Your objective ▸ What lines of the data below hold "dans"? Show them.

Data for the task: Begin

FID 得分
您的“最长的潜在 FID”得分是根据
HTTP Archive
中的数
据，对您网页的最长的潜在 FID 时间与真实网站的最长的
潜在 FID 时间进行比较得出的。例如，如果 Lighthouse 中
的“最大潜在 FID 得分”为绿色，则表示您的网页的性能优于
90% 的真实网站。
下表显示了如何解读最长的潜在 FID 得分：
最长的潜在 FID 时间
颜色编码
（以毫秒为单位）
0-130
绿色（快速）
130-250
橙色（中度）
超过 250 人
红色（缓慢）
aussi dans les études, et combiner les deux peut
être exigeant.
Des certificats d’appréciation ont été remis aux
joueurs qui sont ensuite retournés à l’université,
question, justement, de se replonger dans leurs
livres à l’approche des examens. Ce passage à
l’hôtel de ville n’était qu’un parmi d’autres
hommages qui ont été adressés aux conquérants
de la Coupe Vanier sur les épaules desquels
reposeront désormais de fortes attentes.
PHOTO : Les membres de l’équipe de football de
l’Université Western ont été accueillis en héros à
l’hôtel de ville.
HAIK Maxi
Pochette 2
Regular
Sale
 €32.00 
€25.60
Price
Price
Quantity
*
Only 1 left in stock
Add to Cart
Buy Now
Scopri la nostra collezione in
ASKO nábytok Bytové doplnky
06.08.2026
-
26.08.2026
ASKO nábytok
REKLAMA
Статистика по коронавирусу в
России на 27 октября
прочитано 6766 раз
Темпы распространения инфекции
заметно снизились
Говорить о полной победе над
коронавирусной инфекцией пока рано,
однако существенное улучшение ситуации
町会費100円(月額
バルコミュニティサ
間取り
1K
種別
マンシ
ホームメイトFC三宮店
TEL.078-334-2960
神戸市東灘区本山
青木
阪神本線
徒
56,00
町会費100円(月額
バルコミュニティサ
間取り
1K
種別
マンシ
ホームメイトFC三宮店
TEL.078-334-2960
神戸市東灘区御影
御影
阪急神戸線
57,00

Data for the task: End

Exercise response ▸
aussi dans les études, et combiner les deux peut
question, justement, de se replonger dans leurs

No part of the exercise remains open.